Vissershaven en afslag
Door de beschutting van de pieren en de regulering van de visafslag, verplaatste de vishandel zich uit andere vissersplaatsen naar IJmuiden. De vis werd in manden met de vlet aan wal gebracht, de mannen moesten met de volle manden de gladde, steile glooiing opklimmen. In 1885 werden drie aanlegsteigers aangelegd en eind 1895 ging de Vissershaven open. De haven werd al snel verlengd tot zevenhonderd meter en de eerste stenen vishal, de hal van Lely, werd gebouwd. In 1899 werd station IJmuiden aangelegd met een apart gedeelte voor het vistransport naar Amsterdam en Duitsland en in 1920 is de Haringhaven in gebruik genomen.
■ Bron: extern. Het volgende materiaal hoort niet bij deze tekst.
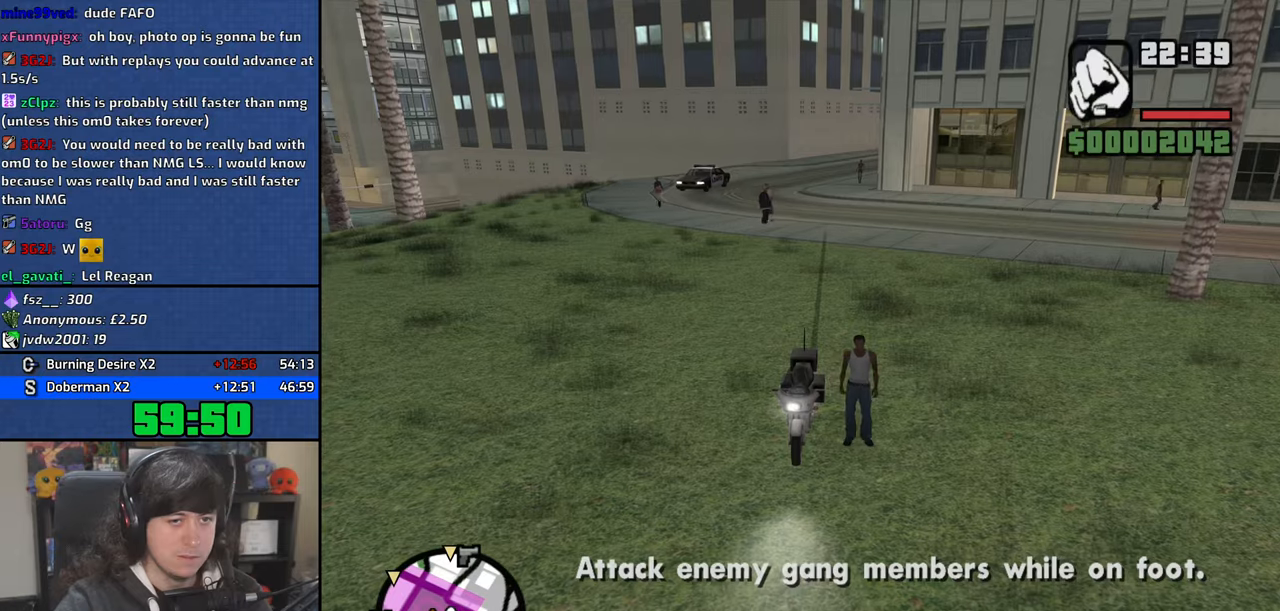
{"keys": ["w"], "mouse": ["wheel"], "events": [[34, "space", "up"], [100, "a", "up"], [384, "mouse_wheel", "down"]]}
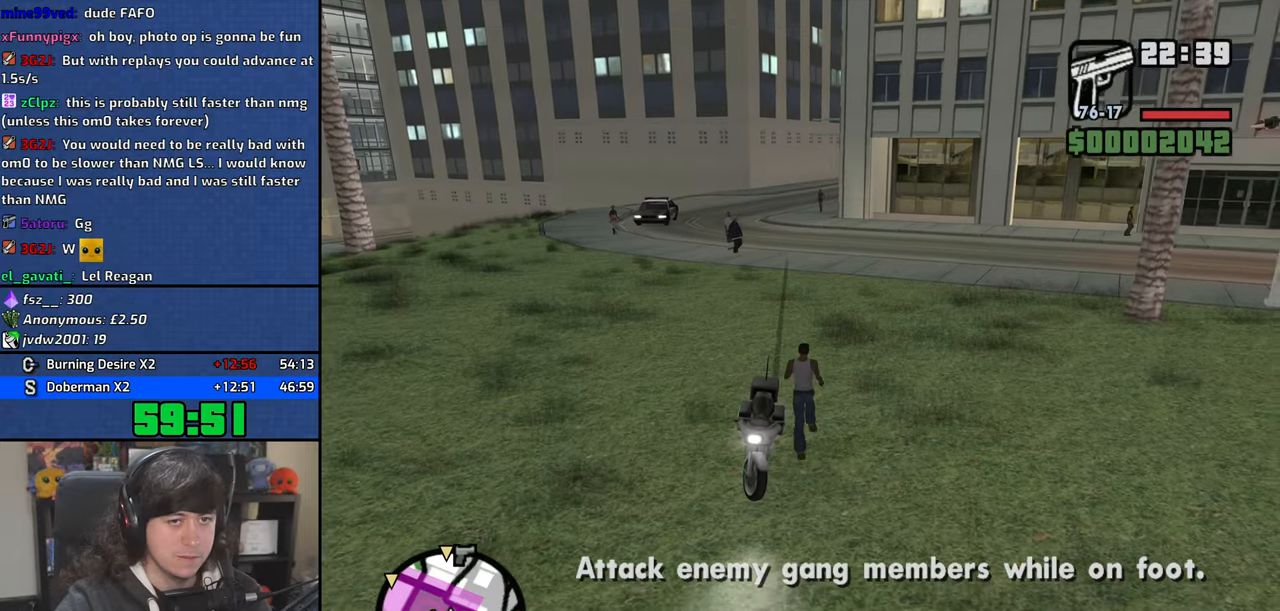
{"keys": ["w"], "mouse": ["right"], "events": [[34, "mouse_wheel", "up"], [50, "mouse_wheel", "down"], [100, "a", "down"], [200, "mouse_wheel", "up"], [234, "mouse_wheel", "down"], [300, "a", "up"], [384, "mouse_wheel", "up"], [417, "mouse_right", "down"]]}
Reijer Visser organiseerde, met medewerking van de Amsterdamse vishandelaren, aan de Kanaalstraat een reglementaire particulier visafslag, een café en een scheepsvictualiënhandel waar vissers tegen redelijke prijzen levensmiddelen konden kopen. De Egmonders protesteerden heftig, het was gedaan met de prijsafspraken. Na hem kregen meerder particulieren een rijksconcessie voor een visafslag. Het rijk zag in dat hier geld te verdienen was en plaatste in 1898 aan de kop van de Vissershaven een houten afslag, de Lattenmarkt, later de Tegeltjesmarkt. Om de hoek lag het koffiehuis. Particuliere afslagers konden van deze afslag gebruik maken. Klachten over corruptie onder de particuliere visafslagers namen toe en een groep reders en schippers verzochten de regering om in te grijpen. In 1899 stelde het Rijk rijksafslagers aan die het alleenrecht kregen om vis publiekelijk in de vishal te verkopen. In 1989 privatiseerde het Staatsvissershavenbedrijf tot het zelfstandige Zeehaven IJmuiden N.V.